▶ Required action
In the data below, find the line with "ring pip: (87, 107)" and the line with "index tip: (212, 277)", then restate both and every line between them exactly, minus the pictures.

[Keypoint coordinate data]
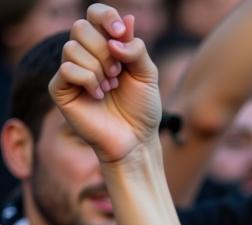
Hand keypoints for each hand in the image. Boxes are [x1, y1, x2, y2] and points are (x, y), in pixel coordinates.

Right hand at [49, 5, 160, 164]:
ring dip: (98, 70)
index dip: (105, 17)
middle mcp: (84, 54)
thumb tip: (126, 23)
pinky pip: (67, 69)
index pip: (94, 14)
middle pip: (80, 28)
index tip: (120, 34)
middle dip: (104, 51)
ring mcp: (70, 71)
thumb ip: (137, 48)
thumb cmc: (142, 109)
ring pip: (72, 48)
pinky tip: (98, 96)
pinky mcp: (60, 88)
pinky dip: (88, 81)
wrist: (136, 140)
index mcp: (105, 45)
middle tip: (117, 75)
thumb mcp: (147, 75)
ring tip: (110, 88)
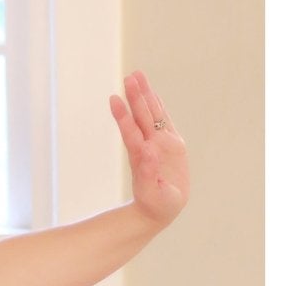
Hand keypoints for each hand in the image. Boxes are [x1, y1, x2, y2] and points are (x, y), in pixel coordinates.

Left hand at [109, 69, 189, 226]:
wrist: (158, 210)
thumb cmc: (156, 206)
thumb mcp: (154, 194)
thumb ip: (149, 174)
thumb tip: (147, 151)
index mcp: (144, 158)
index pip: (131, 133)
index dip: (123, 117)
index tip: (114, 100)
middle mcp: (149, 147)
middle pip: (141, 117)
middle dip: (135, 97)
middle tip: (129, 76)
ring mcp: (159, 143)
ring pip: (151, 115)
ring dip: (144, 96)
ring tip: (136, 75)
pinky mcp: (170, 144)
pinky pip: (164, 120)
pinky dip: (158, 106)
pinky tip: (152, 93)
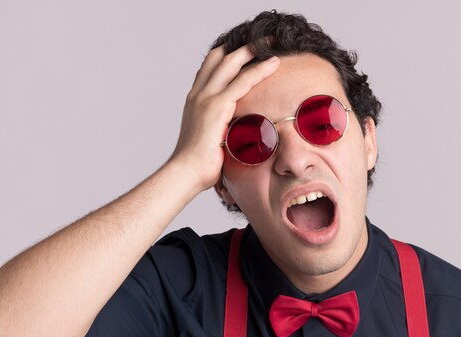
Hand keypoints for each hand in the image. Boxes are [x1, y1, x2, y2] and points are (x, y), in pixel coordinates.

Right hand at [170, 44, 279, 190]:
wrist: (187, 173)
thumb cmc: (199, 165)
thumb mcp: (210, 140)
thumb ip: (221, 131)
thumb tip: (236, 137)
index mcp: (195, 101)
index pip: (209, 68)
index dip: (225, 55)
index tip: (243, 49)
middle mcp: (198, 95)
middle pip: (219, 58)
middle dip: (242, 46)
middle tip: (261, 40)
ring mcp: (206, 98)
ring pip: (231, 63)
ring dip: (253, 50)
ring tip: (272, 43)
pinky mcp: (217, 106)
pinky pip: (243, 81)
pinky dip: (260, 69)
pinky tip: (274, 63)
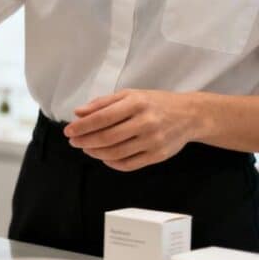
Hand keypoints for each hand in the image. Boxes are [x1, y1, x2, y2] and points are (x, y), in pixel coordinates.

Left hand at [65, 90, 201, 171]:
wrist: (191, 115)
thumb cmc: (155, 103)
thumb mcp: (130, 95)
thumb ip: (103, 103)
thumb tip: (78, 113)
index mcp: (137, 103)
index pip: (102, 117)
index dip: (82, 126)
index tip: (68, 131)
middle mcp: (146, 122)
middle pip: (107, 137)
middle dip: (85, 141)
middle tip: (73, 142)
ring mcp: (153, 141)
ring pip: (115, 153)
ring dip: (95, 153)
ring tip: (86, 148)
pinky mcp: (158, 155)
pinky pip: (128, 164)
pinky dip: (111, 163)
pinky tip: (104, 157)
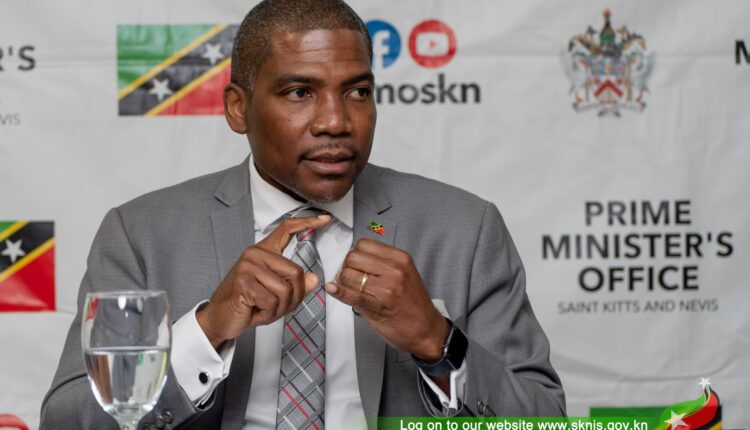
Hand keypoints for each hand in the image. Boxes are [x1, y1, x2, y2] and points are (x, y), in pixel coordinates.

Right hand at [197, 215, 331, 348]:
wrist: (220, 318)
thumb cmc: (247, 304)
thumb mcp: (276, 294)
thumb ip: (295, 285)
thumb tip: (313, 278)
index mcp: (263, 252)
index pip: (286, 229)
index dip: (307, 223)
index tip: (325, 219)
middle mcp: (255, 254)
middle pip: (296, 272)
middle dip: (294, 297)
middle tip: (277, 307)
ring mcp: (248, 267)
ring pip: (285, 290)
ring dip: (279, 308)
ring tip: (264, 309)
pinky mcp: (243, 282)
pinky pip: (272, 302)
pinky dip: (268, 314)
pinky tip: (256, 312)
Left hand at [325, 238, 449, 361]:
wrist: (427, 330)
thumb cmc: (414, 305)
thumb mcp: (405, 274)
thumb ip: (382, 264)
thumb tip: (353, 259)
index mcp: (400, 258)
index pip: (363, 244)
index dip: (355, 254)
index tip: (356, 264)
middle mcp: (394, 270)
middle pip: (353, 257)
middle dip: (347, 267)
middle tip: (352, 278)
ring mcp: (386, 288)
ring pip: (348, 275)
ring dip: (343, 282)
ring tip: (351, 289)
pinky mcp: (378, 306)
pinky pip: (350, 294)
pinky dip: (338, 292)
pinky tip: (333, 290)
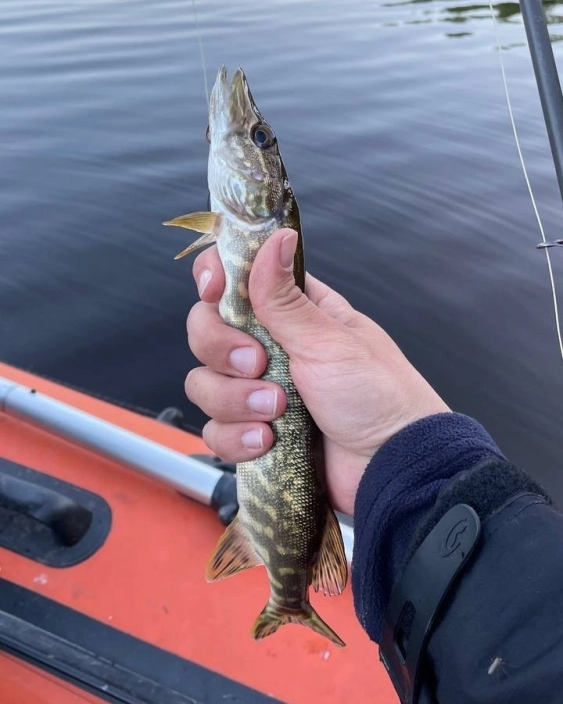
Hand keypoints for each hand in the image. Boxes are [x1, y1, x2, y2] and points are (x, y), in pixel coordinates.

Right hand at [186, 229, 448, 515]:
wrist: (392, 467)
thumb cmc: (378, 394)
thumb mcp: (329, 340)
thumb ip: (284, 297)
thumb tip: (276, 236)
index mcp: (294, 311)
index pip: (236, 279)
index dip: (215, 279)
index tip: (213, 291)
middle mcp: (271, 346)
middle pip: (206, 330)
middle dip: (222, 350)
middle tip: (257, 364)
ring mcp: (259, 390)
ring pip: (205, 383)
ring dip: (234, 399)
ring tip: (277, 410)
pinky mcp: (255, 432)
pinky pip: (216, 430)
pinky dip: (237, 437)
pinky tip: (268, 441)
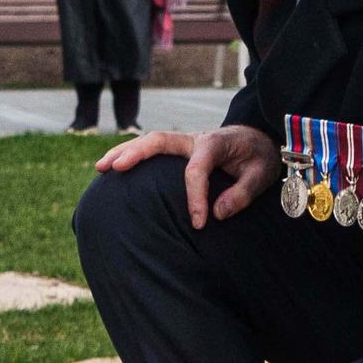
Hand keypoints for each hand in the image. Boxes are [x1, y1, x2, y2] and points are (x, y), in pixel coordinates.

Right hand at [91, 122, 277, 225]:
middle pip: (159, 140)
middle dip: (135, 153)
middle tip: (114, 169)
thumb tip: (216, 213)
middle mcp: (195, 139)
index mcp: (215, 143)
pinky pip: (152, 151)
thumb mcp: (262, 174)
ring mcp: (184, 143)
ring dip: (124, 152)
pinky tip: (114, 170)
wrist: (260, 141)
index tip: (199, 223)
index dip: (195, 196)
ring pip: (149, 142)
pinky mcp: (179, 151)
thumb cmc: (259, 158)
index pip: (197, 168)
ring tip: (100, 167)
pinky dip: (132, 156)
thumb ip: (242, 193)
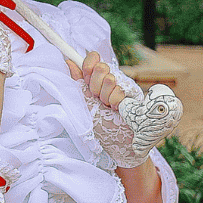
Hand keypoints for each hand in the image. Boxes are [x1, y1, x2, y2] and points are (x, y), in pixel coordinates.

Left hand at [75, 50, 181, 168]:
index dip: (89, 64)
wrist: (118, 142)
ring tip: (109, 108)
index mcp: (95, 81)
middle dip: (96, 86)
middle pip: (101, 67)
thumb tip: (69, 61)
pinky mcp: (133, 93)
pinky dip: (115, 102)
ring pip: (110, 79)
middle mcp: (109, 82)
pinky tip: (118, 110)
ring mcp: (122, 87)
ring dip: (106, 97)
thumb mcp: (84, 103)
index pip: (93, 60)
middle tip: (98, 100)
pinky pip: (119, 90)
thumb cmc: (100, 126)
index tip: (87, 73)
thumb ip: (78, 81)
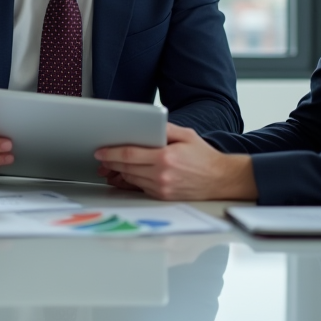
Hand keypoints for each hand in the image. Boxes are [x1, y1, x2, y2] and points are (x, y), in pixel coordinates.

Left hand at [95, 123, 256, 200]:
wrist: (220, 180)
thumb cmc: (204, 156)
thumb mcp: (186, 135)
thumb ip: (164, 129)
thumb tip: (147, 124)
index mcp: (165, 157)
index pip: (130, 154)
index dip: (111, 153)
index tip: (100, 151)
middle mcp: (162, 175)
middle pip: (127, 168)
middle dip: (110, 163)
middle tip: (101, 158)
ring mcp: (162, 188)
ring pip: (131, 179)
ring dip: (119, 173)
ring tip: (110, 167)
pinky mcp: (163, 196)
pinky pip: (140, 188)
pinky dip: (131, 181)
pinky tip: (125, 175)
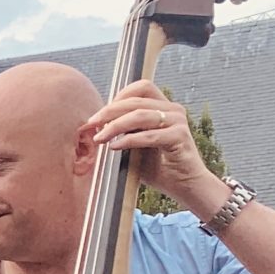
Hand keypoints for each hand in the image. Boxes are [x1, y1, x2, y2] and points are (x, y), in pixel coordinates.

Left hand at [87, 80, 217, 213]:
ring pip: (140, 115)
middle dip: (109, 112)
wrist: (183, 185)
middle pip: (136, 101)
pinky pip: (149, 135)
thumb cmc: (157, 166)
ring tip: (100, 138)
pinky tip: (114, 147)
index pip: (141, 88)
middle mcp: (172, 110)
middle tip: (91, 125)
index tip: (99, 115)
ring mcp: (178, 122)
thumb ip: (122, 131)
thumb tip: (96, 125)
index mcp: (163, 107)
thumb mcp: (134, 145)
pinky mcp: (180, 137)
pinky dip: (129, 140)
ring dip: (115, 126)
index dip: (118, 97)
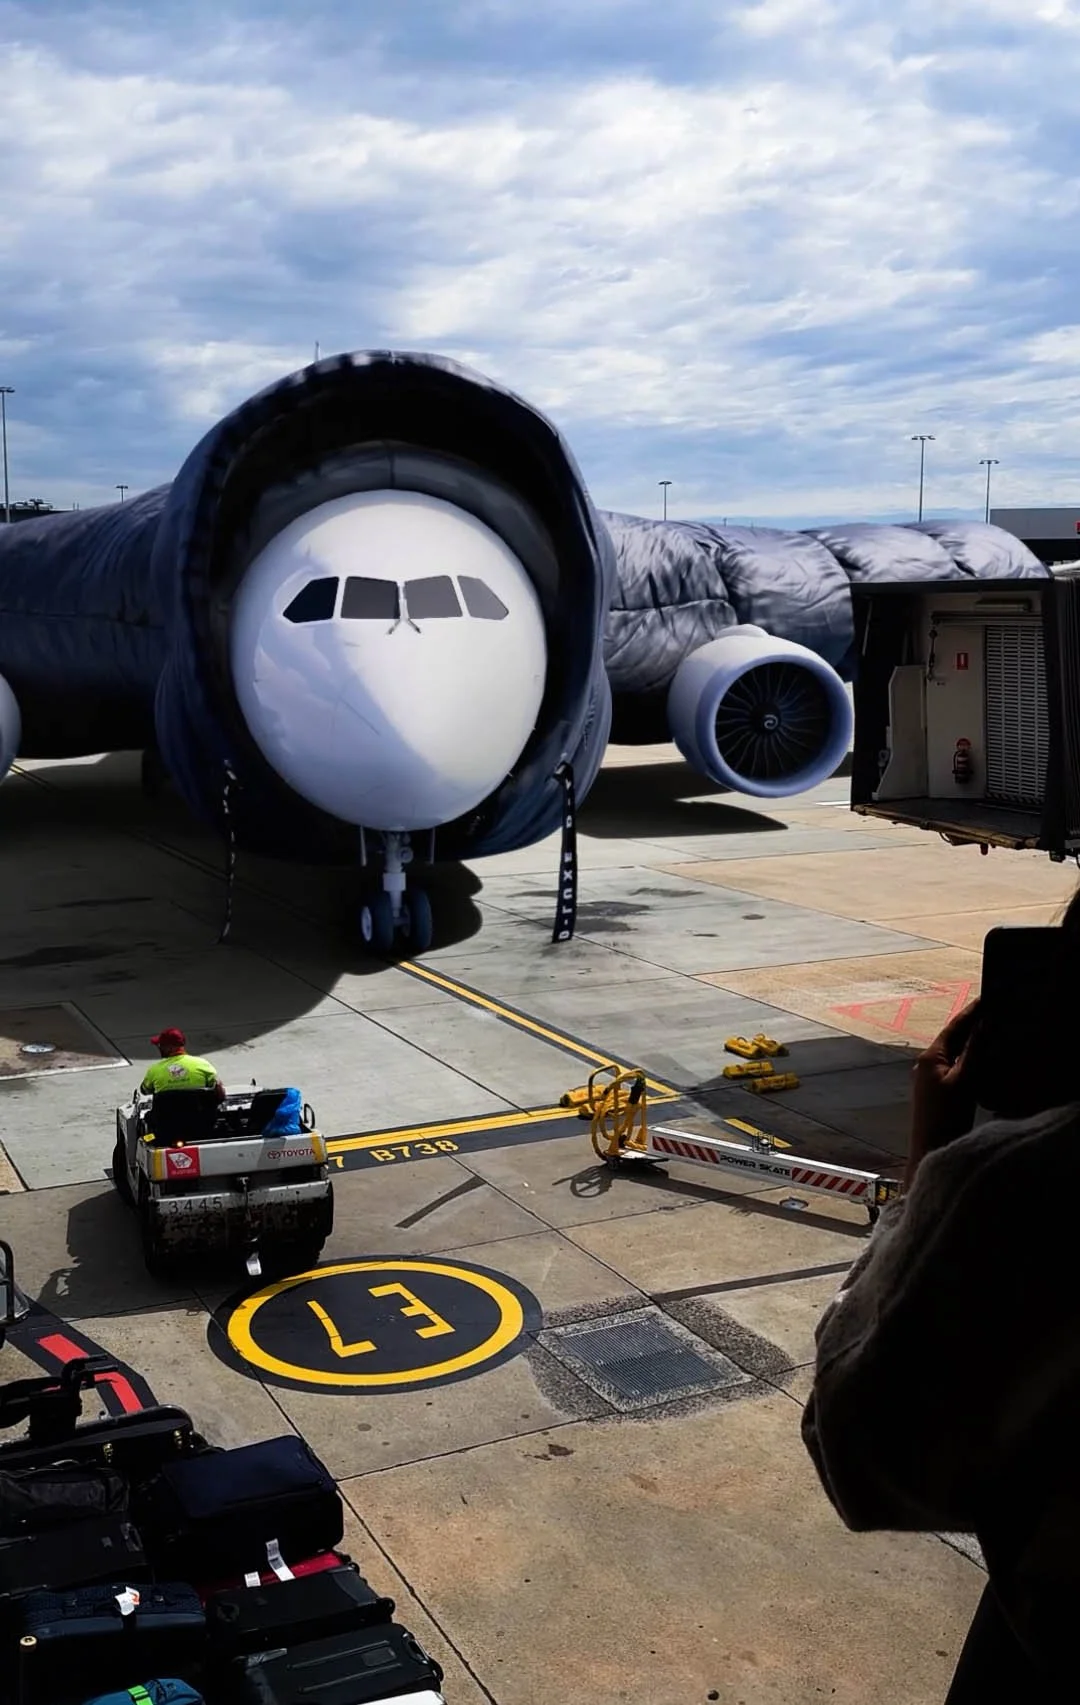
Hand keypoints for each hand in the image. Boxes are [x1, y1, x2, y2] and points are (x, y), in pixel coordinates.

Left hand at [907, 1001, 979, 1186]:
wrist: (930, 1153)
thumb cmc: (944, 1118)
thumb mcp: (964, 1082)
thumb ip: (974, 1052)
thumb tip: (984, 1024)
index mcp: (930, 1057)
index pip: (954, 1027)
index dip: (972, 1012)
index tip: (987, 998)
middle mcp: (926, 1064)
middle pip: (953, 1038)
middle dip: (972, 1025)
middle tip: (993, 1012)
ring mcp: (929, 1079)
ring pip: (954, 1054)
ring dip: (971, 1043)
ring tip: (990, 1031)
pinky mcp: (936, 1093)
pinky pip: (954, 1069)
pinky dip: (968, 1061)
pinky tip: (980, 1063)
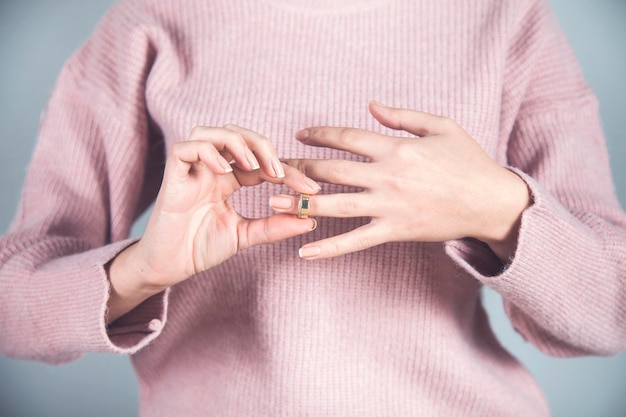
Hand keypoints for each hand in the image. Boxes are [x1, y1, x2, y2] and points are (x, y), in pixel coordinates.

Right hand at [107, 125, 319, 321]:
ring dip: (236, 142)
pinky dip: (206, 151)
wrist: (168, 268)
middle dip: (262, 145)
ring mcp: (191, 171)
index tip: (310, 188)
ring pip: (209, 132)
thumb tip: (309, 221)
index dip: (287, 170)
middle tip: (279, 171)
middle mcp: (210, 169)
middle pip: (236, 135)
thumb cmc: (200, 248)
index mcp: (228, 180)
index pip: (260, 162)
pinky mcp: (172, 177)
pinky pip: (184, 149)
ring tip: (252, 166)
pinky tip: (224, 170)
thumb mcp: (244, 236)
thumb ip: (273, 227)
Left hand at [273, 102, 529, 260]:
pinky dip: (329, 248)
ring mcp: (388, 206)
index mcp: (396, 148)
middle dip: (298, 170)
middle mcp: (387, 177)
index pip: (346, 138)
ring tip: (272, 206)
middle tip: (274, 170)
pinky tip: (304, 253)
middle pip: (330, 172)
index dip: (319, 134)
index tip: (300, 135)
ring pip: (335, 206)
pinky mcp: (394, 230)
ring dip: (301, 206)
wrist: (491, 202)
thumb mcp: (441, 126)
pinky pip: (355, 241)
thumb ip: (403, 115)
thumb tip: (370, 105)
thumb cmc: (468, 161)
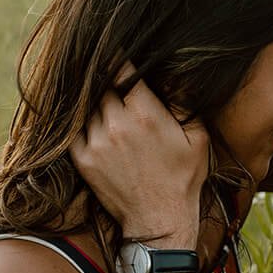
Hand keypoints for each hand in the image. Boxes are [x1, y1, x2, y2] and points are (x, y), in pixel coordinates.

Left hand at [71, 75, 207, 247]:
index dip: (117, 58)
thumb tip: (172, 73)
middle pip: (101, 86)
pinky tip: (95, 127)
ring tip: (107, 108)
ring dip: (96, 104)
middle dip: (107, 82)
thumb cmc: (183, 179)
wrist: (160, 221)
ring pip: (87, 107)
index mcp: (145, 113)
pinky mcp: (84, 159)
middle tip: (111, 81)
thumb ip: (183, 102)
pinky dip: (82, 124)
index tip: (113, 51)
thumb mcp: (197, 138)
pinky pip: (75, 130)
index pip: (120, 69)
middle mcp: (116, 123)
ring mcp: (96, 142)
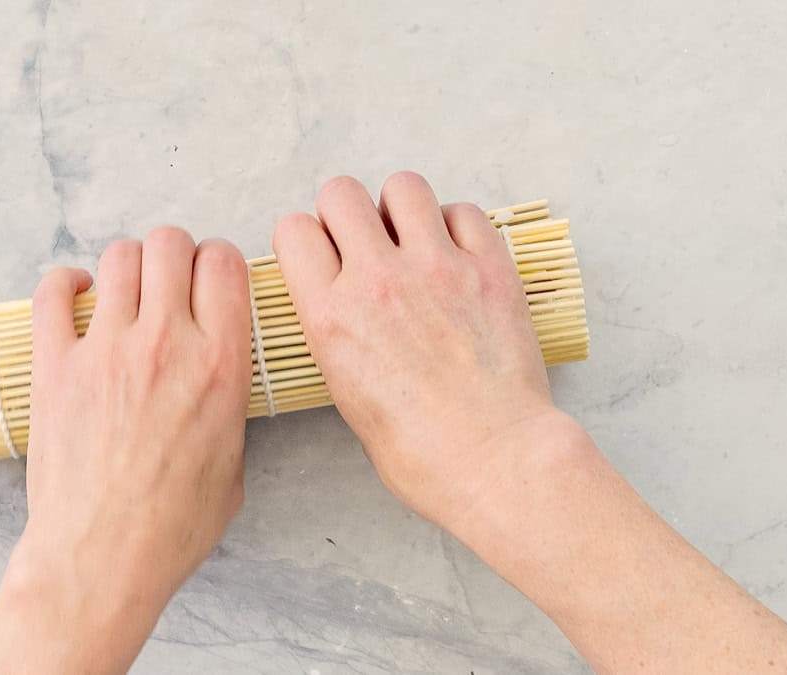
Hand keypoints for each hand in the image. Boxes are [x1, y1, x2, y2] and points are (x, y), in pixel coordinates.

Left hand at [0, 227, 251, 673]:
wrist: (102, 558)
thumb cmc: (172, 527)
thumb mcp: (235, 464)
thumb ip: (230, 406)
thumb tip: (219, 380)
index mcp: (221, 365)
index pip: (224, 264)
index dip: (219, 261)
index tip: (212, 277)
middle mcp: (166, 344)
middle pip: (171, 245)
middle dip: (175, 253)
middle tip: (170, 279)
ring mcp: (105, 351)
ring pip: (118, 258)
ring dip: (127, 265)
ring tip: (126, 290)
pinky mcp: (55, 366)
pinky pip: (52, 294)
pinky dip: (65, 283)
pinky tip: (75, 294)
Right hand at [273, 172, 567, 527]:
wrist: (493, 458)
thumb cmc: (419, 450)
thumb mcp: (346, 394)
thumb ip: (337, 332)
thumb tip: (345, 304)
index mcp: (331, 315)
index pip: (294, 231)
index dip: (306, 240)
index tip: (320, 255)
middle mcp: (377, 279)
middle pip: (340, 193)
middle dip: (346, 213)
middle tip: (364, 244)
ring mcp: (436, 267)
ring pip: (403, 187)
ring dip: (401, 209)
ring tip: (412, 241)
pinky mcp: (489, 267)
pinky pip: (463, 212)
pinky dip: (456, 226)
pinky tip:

▶ Output of the task
ring pip: (87, 107)
index mcp: (145, 113)
pinky mcp: (84, 159)
middle tip: (111, 81)
thumb ip: (183, 102)
pinky dip: (82, 124)
index tip: (113, 51)
thumb mcp: (197, 138)
pinky pip: (75, 130)
index pip: (120, 69)
middle mcp: (116, 123)
ring mcp: (96, 142)
Hand keypoints for each hand in the image. Boxes are [x1, y1, x2, y2] and points are (x, y), in pixel coordinates.

Left hand at [0, 227, 251, 673]:
wrist: (102, 558)
thumb cmc: (172, 527)
thumb mcp: (235, 464)
thumb ip: (230, 406)
thumb tip: (219, 380)
index mcp: (221, 365)
index pip: (224, 264)
index dip: (219, 261)
index tip: (212, 277)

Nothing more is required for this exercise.